The idea is that this is not just a short-term problem, but a long-term one that may actually get worse. That is bizarre. There is some training needed to drive a truck, but we’re talking weeks and months, not years.  

Suppose that truckers got $150,000 a year and worked something like regular 40-hour weeks, and weren’t forced to drive unsafe trucks in unsafe conditions? Does anyone think the industry would have a hard time finding enough people to work as truckers? (Actually, if truckers’ pay had kept pace with productivity growth over the last four decades it would be somewhere around $150k a year today.)

The point here is that the trucker shortage is overwhelmingly a problem of inadequate pay. This is what the market is telling us. But rather than listen to the market, we get a grand tour of other possible solutions. Why does the NYT have such a hard time listening to the market?

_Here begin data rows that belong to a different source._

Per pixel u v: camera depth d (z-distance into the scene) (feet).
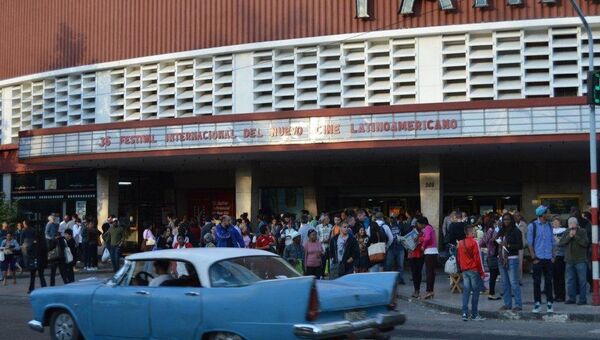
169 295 31.76
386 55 83.82
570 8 77.56
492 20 79.66
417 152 81.41
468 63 80.79
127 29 98.12
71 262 67.41
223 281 31.07
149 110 96.02
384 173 99.30
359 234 58.65
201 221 99.50
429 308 55.42
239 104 89.76
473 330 44.78
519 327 46.01
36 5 109.19
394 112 74.64
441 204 82.94
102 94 100.27
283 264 33.35
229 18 90.58
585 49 77.66
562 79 78.38
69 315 35.65
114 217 90.99
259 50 88.84
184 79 94.27
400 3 82.12
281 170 102.83
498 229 57.21
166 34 94.79
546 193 92.63
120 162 94.79
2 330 45.03
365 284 32.76
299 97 86.89
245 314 29.63
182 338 31.19
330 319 29.35
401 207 99.76
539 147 76.07
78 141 90.84
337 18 85.15
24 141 96.63
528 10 78.79
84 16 102.47
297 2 86.99
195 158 88.33
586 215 62.59
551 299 49.16
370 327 30.48
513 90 79.97
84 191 107.14
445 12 81.15
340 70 85.30
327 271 67.51
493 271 56.65
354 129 75.97
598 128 69.41
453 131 72.79
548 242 49.70
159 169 106.73
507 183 94.48
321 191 102.27
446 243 63.67
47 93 107.65
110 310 33.60
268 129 79.46
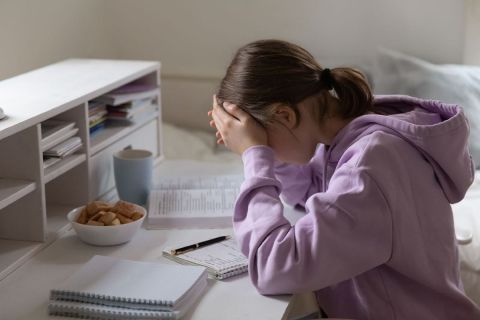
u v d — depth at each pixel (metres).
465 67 2.36
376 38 2.55
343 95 1.22
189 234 1.39
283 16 2.60
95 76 1.68
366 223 1.09
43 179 1.31
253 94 1.21
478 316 1.20
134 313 1.04
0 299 1.12
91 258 1.27
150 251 1.31
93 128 1.63
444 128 1.15
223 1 2.62
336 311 1.25
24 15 2.06
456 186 1.20
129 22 2.70
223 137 1.27
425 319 1.18
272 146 1.26
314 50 2.61
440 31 2.50
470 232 1.70
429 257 1.17
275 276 1.10
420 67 2.31
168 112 2.72
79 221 1.35
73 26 2.40
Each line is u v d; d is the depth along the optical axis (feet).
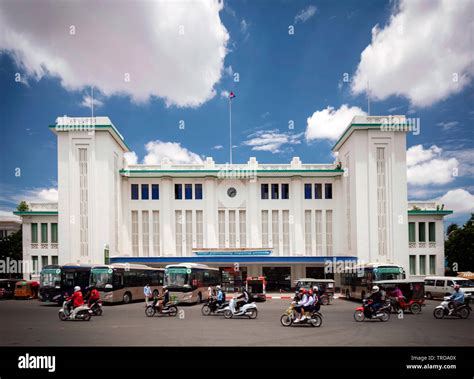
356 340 59.77
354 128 163.32
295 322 73.26
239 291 172.65
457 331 67.62
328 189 185.88
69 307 84.17
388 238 160.86
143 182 183.11
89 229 157.79
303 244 181.16
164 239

This seems like just another case of prejudice against workers who do not have college degrees. It’s true that higher pay for truckers would get passed on in the prices of a wide range of goods. But the $300,000 plus average pay of physicians gets passed on to us in the cost of our health care insurance. And the millions of dollars that private equity partners and hedge fund partners get paid to lose pension fund and university endowments money leads to higher prices for houses and other items, as they outbid normal workers. And government-granted patent monopolies cost us hundreds of billions in higher drug prices.

In these, and other areas, we have policies that make a relatively small number of people very wealthy, but that is not supposed to concern us. But the idea that we might have to pay truck drivers something like $150,000 a year, and therefore incur higher costs, is somehow intolerable.

Sorry folks, this is class bias pure and simple. When the market is telling the NYT something it does not want to hear, it just chooses to ignore the market.

The market may not always be right, but we should be clear on where we are willing to listen to market signals (given how we have structured it) and when we are not. When the market is telling us that a particular type of work done by less-educated workers needs to be much more highly compensated, this is a message that NYT editors do not want to hear.